• _EXTRAIT DU TEXTE_:
____________________

Petite précision pour le Professeur Ndiaye à propos de la dette intérieure du Sénégal

Cher Professeur,
Merci pour votre contribution à ce débat essentiel sur le fonctionnement du marché Uemoa-Titres. Toutefois, permettez-moi de souligner que le véritable enjeu soulevé ici ne porte pas sur la structuration mutualisée du marché dont personne ne nie l’existence ni la pertinence, mais bien sur l’incapacité spécifique du Sénégal, ces derniers mois, à mobiliser sa propre épargne nationale pour financer ses besoins budgétaires.
Le cas ivoirien que vous citez, et que je complète ici, illustre précisément ce que le Sénégal ne parvient plus à faire. En effet, la Côte d’Ivoire, le 10 juin dernier, a levé 110 milliards de F Cfa dont 109 milliards ont été souscrits par ses propres banques et investisseurs nationaux, là où son partenaire mutualiste sénégalais ne lui a «prêté» que… 230 millions. Je dis bien millions. Plus récemment encore, ce 14 juin, elle a levé 33 milliards dont 28,3 milliards proviennent de son épargne nationale, avec 0 franc venant du «nouveau géant panafricain sénégalais». Voilà la réalité, ce sont des faits et ils sont têtus.

____________________

• _CONSIGNE A_: Relevez toutes les sommes d'argent citées dans la lettre sur la dette du Sénégal.
• _CONSIGNE B_: Recopiez la lettre sur la dette du Sénégal en commençant par « Petite précision pour » et en continuant jusqu'à « ses besoins budgétaires. ».
• _CONSIGNE C_: Écrivez la suite de la lettre sur la dette du Sénégal, à partir de sa dernière phrase.
Les entrées qui suivent ne servent à rien ici.

• _DONNÉES EXTRAITES_:
____________________

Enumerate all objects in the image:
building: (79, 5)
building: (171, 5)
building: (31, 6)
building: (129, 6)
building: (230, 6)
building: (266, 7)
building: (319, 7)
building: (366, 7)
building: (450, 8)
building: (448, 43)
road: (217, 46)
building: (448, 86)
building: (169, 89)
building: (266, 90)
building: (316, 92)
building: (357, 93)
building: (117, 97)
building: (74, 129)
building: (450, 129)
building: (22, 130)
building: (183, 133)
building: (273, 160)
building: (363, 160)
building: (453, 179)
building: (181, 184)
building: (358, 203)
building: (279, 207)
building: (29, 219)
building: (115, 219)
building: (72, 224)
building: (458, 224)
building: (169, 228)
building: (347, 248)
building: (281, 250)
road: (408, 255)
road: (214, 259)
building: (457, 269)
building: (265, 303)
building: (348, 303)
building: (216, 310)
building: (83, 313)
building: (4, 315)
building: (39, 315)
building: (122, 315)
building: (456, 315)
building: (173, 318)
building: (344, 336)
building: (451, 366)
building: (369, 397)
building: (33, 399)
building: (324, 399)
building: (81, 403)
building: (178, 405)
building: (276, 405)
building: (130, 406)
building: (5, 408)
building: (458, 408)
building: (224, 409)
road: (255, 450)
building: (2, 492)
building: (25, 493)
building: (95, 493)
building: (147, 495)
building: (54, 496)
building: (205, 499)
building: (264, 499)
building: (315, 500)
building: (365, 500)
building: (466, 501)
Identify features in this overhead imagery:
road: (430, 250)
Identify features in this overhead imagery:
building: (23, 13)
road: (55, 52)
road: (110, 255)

____________________

• _RÉPONSE A_:
- 110 milliards de F Cfa
- 109 milliards
- 230 millions
- 33 milliards
- 28,3 milliards
- 0 franc

• _RÉPONSE B_:
Petite précision pour le Professeur Ndiaye à propos de la dette intérieure du Sénégal

Cher Professeur,
Merci pour votre contribution à ce débat essentiel sur le fonctionnement du marché Uemoa-Titres. Toutefois, permettez-moi de souligner que le véritable enjeu soulevé ici ne porte pas sur la structuration mutualisée du marché dont personne ne nie l’existence ni la pertinence, mais bien sur l’incapacité spécifique du Sénégal, ces derniers mois, à mobiliser sa propre épargne nationale pour financer ses besoins budgétaires.

• _RÉPONSE C_:
Historiquement, et jusqu’à l’arrivée au pouvoir de Pastef, le Sénégal, à l’image de la Côte d’Ivoire, a pu couvrir jusqu’à plus de 50% de ses besoins de financement à partir de son épargne nationale.
Aujourd’hui, ce n’est plus le cas pour le Sénégal, qui dépend largement des souscriptions ivoiriennes pour couvrir ses émissions, comme en témoignent les dernières opérations sur le marché régional. Cette situation reflète une double défaillance : d’un côté, une économie sénégalaise asphyxiée ; de l’autre, un système bancaire local sous-liquide et frileux.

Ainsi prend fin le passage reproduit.